Reading the Public Order Act
Conor Gearty
The police do not need any new legal powers to deal with the kind of disorder that has been seen this week in English cities. The Thatcher government’s 1986 Public Order Act put the crimes of riot and violent disorder on a statutory basis, with those convicted being liable to terms of imprisonment of up to ten and five years respectively. Despite the prime minister’s snide remark in the Commons yesterday, there are no human rights concerns, ‘phoney’ or otherwise, that prevent pictures of suspects being circulated if that’s the most effective way of bringing them to justice.

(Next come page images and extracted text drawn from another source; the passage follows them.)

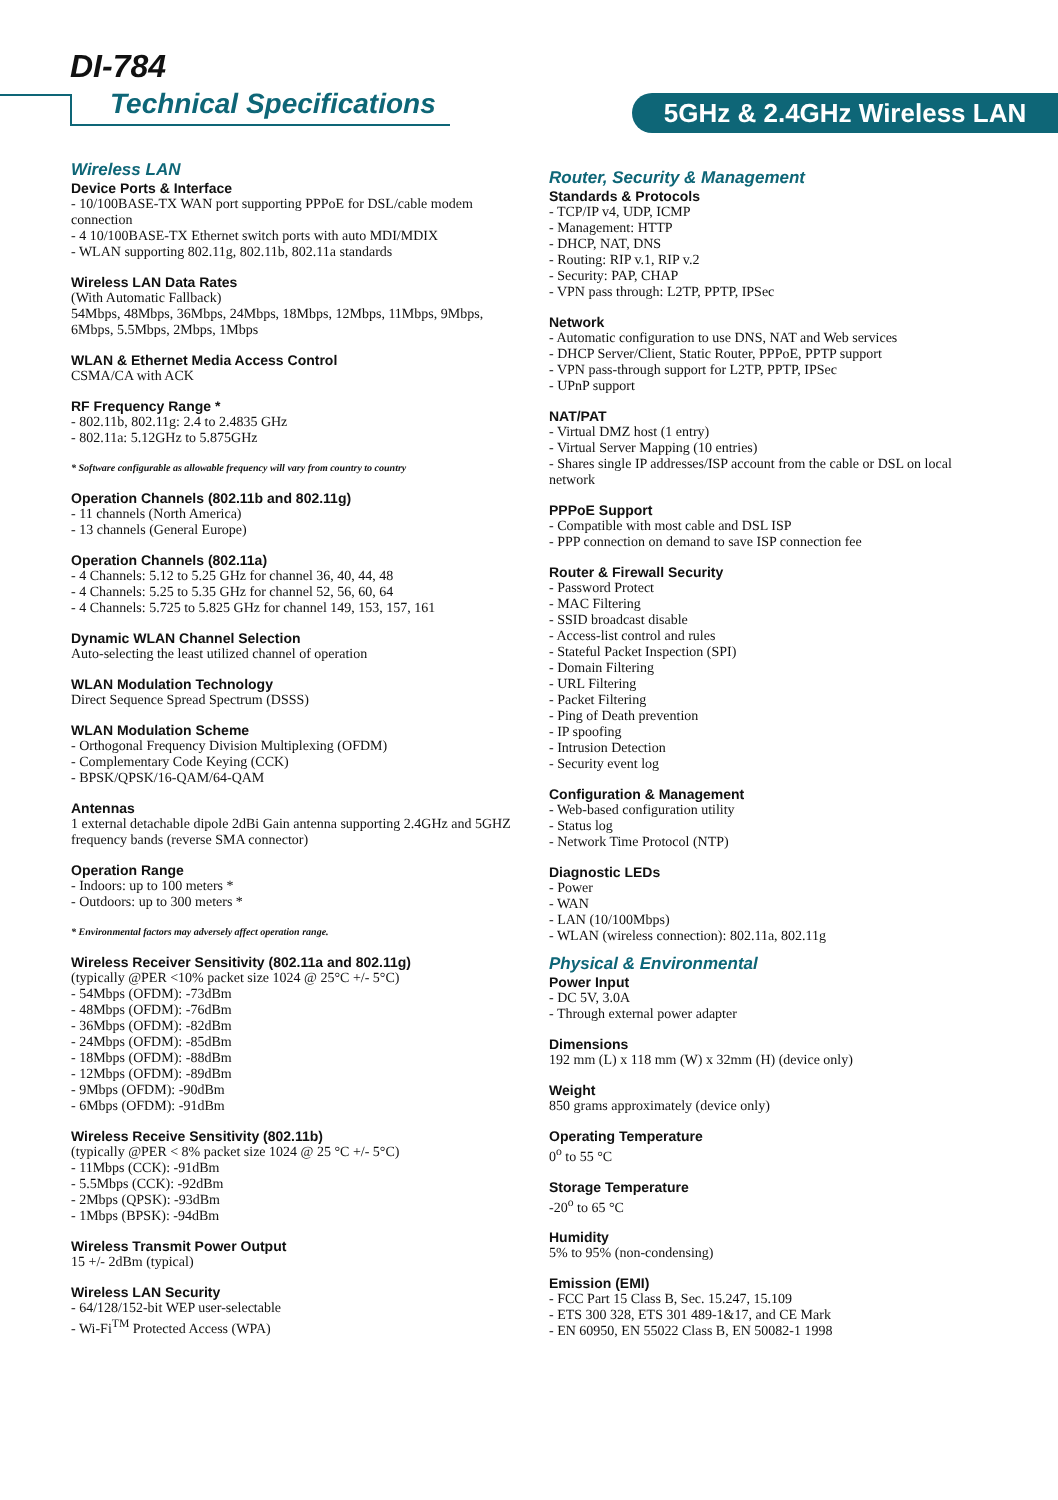DI-784
Technical Specifications 5GHz & 2.4GHz Wireless LAN
Wireless LAN
Device Ports & Interface
- 10/100BASE-TX WAN port supporting PPPoE for DSL/cable modem connection
- 4 10/100BASE-TX Ethernet switch ports with auto MDI/MDIX
- WLAN supporting 802.11g, 802.11b, 802.11a standards
Wireless LAN Data Rates
(With Automatic Fallback)
54Mbps, 48Mbps, 36Mbps, 24Mbps, 18Mbps, 12Mbps, 11Mbps, 9Mbps, 6Mbps, 5.5Mbps, 2Mbps, 1Mbps
WLAN & Ethernet Media Access Control
CSMA/CA with ACK
RF Frequency Range *
- 802.11b, 802.11g: 2.4 to 2.4835 GHz
- 802.11a: 5.12GHz to 5.875GHz
* Software configurable as allowable frequency will vary from country to country
Operation Channels (802.11b and 802.11g)
- 11 channels (North America)
- 13 channels (General Europe)
Operation Channels (802.11a)
- 4 Channels: 5.12 to 5.25 GHz for channel 36, 40, 44, 48
- 4 Channels: 5.25 to 5.35 GHz for channel 52, 56, 60, 64
- 4 Channels: 5.725 to 5.825 GHz for channel 149, 153, 157, 161
Dynamic WLAN Channel Selection
Auto-selecting the least utilized channel of operation
WLAN Modulation Technology
Direct Sequence Spread Spectrum (DSSS)
WLAN Modulation Scheme
- Orthogonal Frequency Division Multiplexing (OFDM)
- Complementary Code Keying (CCK)
- BPSK/QPSK/16-QAM/64-QAM
Antennas
1 external detachable dipole 2dBi Gain antenna supporting 2.4GHz and 5GHZ frequency bands (reverse SMA connector)
Operation Range
- Indoors: up to 100 meters *
- Outdoors: up to 300 meters *
* Environmental factors may adversely affect operation range.
Wireless Receiver Sensitivity (802.11a and 802.11g)
(typically @PER <10% packet size 1024 @ 25°C +/- 5°C)
- 54Mbps (OFDM): -73dBm
- 48Mbps (OFDM): -76dBm
- 36Mbps (OFDM): -82dBm
- 24Mbps (OFDM): -85dBm
- 18Mbps (OFDM): -88dBm
- 12Mbps (OFDM): -89dBm
- 9Mbps (OFDM): -90dBm
- 6Mbps (OFDM): -91dBm
Wireless Receive Sensitivity (802.11b)
(typically @PER < 8% packet size 1024 @ 25 °C +/- 5°C)
- 11Mbps (CCK): -91dBm
- 5.5Mbps (CCK): -92dBm
- 2Mbps (QPSK): -93dBm
- 1Mbps (BPSK): -94dBm
Wireless Transmit Power Output
15 +/- 2dBm (typical)
Wireless LAN Security
- 64/128/152-bit WEP user-selectable
- Wi-Fi<sup>TM</sup> Protected Access (WPA)
Router, Security & Management
Standards & Protocols
- TCP/IP v4, UDP, ICMP
- Management: HTTP
- DHCP, NAT, DNS
- Routing: RIP v.1, RIP v.2
- Security: PAP, CHAP
- VPN pass through: L2TP, PPTP, IPSec
Network
- Automatic configuration to use DNS, NAT and Web services
- DHCP Server/Client, Static Router, PPPoE, PPTP support
- VPN pass-through support for L2TP, PPTP, IPSec
- UPnP support
NAT/PAT
- Virtual DMZ host (1 entry)
- Virtual Server Mapping (10 entries)
- Shares single IP addresses/ISP account from the cable or DSL on local network
PPPoE Support
- Compatible with most cable and DSL ISP
- PPP connection on demand to save ISP connection fee
Router & Firewall Security
- Password Protect
- MAC Filtering
- SSID broadcast disable
- Access-list control and rules
- Stateful Packet Inspection (SPI)
- Domain Filtering
- URL Filtering
- Packet Filtering
- Ping of Death prevention
- IP spoofing
- Intrusion Detection
- Security event log
Configuration & Management
- Web-based configuration utility
- Status log
- Network Time Protocol (NTP)
Diagnostic LEDs
- Power
- WAN
- LAN (10/100Mbps)
- WLAN (wireless connection): 802.11a, 802.11g
Physical & Environmental
Power Input
- DC 5V, 3.0A
- Through external power adapter
Dimensions
192 mm (L) x 118 mm (W) x 32mm (H) (device only)
Weight
850 grams approximately (device only)
Operating Temperature
0<sup>o</sup> to 55 °C
Storage Temperature
-20<sup>o</sup> to 65 °C
Humidity
5% to 95% (non-condensing)
Emission (EMI)
- FCC Part 15 Class B, Sec. 15.247, 15.109
- ETS 300 328, ETS 301 489-1&17, and CE Mark
- EN 60950, EN 55022 Class B, EN 50082-1 1998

The stop and search powers that came into force in 1986 have already been greatly expanded by legislation in 1994 and 2000 and are already arguably too broad rather than too narrow: police harassment of young men from certain ethnic groups has clearly already been a cause of huge resentment.
Though the old Riot Act of 1714 has been repealed, the law allows the police (and for that matter the rest of us) to use reasonable force to suppress an ongoing riot. This elastic provision would allow, in extremis, the deployment of troops and the shooting of civilian rioters (and others) that might well ensue. The police already use firearms and – another legacy from the Thatcher era – have the legal right to possess (and therefore to use) water cannon, baton rounds (plastic bullets) and CS gas if such equipment is ‘reasonably required... to discharge their functions’. Likewise, whether you want to call it a curfew or not, the common law has long allowed control of the movement of people if it is judged necessary to curb or prevent breaches of the peace.
The issue is not one of legality; it is of capacity. This is what makes the plan to make deep cuts to police forces across the country so politically risky.
Instead of addressing any of this, David Cameron has chosen to blame the police for making the wrong operational decisions and at the same time to propose giving them all sorts of new powers. They are apparently going to be able to remove face masks ‘under any circumstances where there is reasonable suspicion that they are related to criminal activity’. ‘Gang injunctions’ – civil court orders which restrict the movement of people accused of being in gangs – are now to be rolled out against children as well as adults. These injunctions are the replacement of ASBOs, which in a burst of civil libertarian zeal the government scrapped shortly after it took office; a breach of their terms may well land offenders in jail. There is even some suggestion of Chinese-style control of the internet, though it is hard to see how the prime minister can follow up on this pledge.
And all for what? So that the political classes can continue to pretend that their love affair with global capital has had no consequences in terms of broken communities, wrecked families and lost lives, and that all the mayhem is the result of a new evil spirit stalking the cities rather than a scream of anger and acquisitiveness: people working together, resisting the ‘feds’, planning, acting in concert to get stuff – surely what the prime minister has always wanted, a capitalist Big Society.